Dylan had the next forty-eight off from the station and used part of one day to finish the job he’d started on a yacht docked at the marina. He’d been hired to install some wood cabinets in the galley kitchen. He’d probably indulge in a couple of basketball games at the rec center. Sleep. Spend some time with Charley before she took off again. If he monopolized more of her time while she was here, she’d have less of it to try and intervene in Milly’s life. Because he couldn’t let her continue and if that meant putting a tail on her, well, he had friends at the SFPD.
But if she ever found out who the father was, no doubt Charley would try to arrange a sunset kiss for Milly and the man. Wouldn’t surprise him. Charley was as much of a believer in the ridiculous legend as every other woman her age.
He wasn’t a believer, and neither were half of the men he knew. Dylan knew a gimmick when he saw one. Sure, some men went along with it when they were seriously interested in a woman. Kissed them at sunset to up their game. True love. Ha! He could come up with the names of two relationships where the couples kissed at sunset, and though they were still together, they were also miserable. That wasn’t true love. You couldn’t build a life on a myth. A fantasy.
The legend of “true love” could be put to rest forever in his mind. He was generally suspicious of any woman who believed. Except for Charley, because her belief in the legend came from a deeper place than most. For Charley, it wasn’t so much about a su
nset kiss as it was about being the chosen one. Special. But since he’d appointed himself as the one who’d approve her “forevers,” whether she liked it or not, he wasn’t worried she’d wind up with the wrong man. A few months ago on a visit home, she’d briefly dated a dude from North Beach. Some loser type destined to break her heart. It was written all over the guy. Man whore. Player.
And even if it might get her to stay in the city permanently for a change, he couldn’t sit by and allow her to get hurt on his watch. As usual, he’d taken it upon himself to break the news to her. He’d checked the guy out, and sure enough he’d been juggling three other women at the same time.
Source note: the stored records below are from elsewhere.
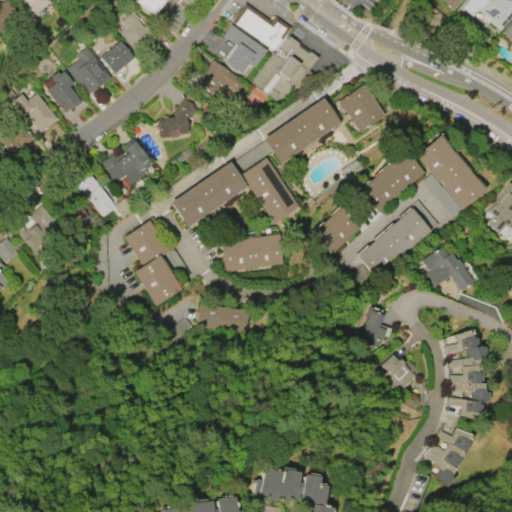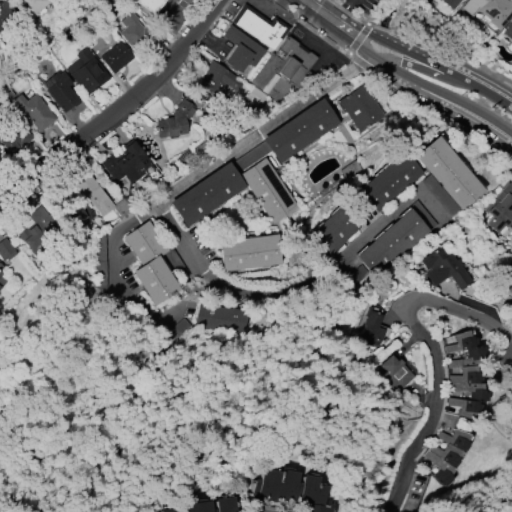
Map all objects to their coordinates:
building: (457, 1)
building: (183, 3)
building: (450, 3)
building: (151, 4)
building: (150, 5)
building: (30, 7)
building: (30, 7)
road: (290, 8)
building: (489, 10)
building: (488, 11)
road: (344, 12)
building: (6, 15)
road: (327, 18)
building: (259, 26)
building: (261, 27)
building: (133, 31)
building: (138, 33)
building: (508, 33)
building: (508, 35)
road: (361, 41)
building: (240, 50)
building: (241, 50)
building: (115, 57)
building: (115, 57)
road: (435, 62)
road: (365, 65)
building: (282, 71)
building: (283, 71)
building: (85, 72)
building: (86, 72)
building: (216, 78)
building: (217, 79)
road: (430, 87)
building: (59, 91)
building: (59, 91)
building: (5, 92)
building: (359, 108)
building: (359, 109)
building: (34, 111)
road: (115, 111)
building: (34, 112)
road: (443, 114)
building: (175, 117)
building: (174, 123)
building: (298, 131)
building: (299, 132)
building: (13, 134)
building: (14, 139)
building: (0, 156)
building: (126, 164)
building: (126, 165)
building: (445, 172)
building: (443, 176)
building: (388, 181)
building: (388, 181)
building: (263, 185)
road: (189, 188)
building: (267, 190)
building: (93, 195)
building: (94, 195)
building: (205, 195)
building: (205, 195)
building: (500, 209)
building: (500, 210)
building: (333, 230)
building: (33, 231)
building: (332, 231)
building: (395, 239)
building: (395, 240)
road: (177, 241)
building: (5, 249)
building: (5, 249)
building: (249, 253)
building: (250, 254)
building: (149, 263)
building: (153, 264)
building: (445, 268)
building: (444, 269)
building: (1, 276)
building: (1, 277)
road: (311, 289)
building: (220, 317)
building: (220, 319)
building: (371, 329)
building: (372, 329)
road: (423, 344)
road: (511, 349)
building: (393, 373)
building: (394, 373)
building: (464, 375)
building: (464, 378)
building: (444, 454)
building: (444, 455)
building: (274, 485)
building: (290, 490)
building: (311, 495)
building: (223, 504)
building: (205, 506)
building: (187, 507)
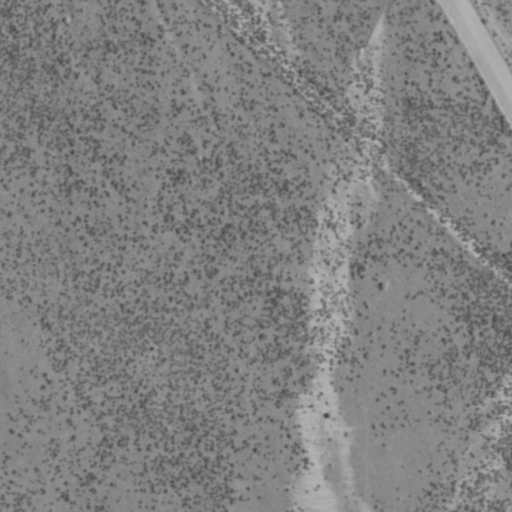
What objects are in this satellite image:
road: (378, 124)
But when he’d confronted Charley with the news, she hadn’t been as grateful as he had expected.
“Did I ask you to do that?” she’d yelled.
“You didn’t have to. Knew you’d want to know.”
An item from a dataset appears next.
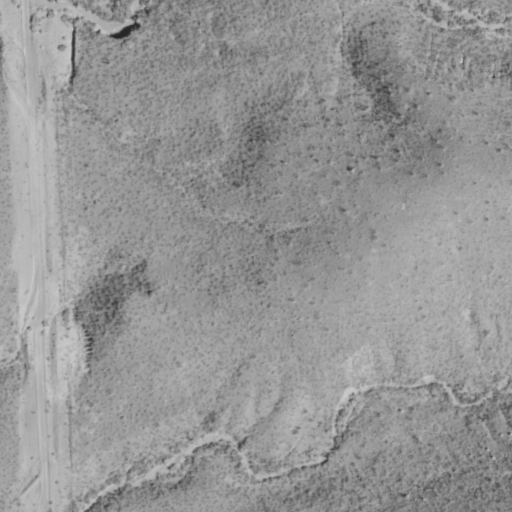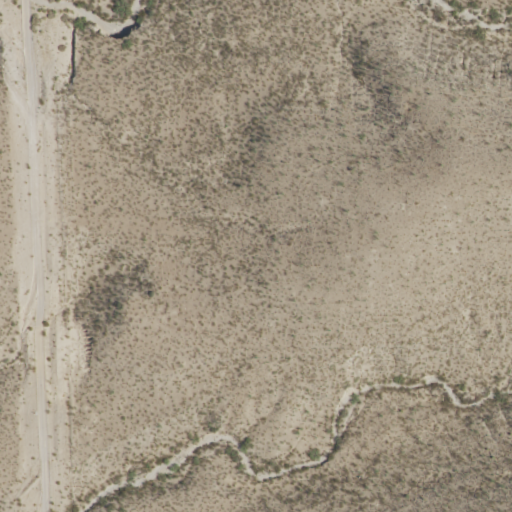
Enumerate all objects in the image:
road: (37, 256)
“Maybe I didn’t, Dylan, did you ever think of that?”
“Why wouldn’t you want to know? Do you want to live in denial? In a fantasy?”
Like all the other blind believers, he’d almost said out loud. True love and forever wasn’t possible from what he’d witnessed. But if it was, it would start with reality. It would start with two people who were willing to work hard at keeping their love alive, like his parents had.
Charley had continued to yell. “I wasn’t sleeping with the guy! What if he’d gradually stopped dating all the others and wound up with me?”
“Are you serious? Guys like that never settle down.”
“What you mean is he’d never settle down with me!” She’d shoved him. “You just don’t get it. I want to be happy, but you won’t let me.”
“How am I stopping you?”
She’d just stared at him for several long minutes and opened and closed her mouth several times, never saying a single word. There was something she wouldn’t tell him. And that’s when he got to call himself a hypocrite because he also kept plenty from her.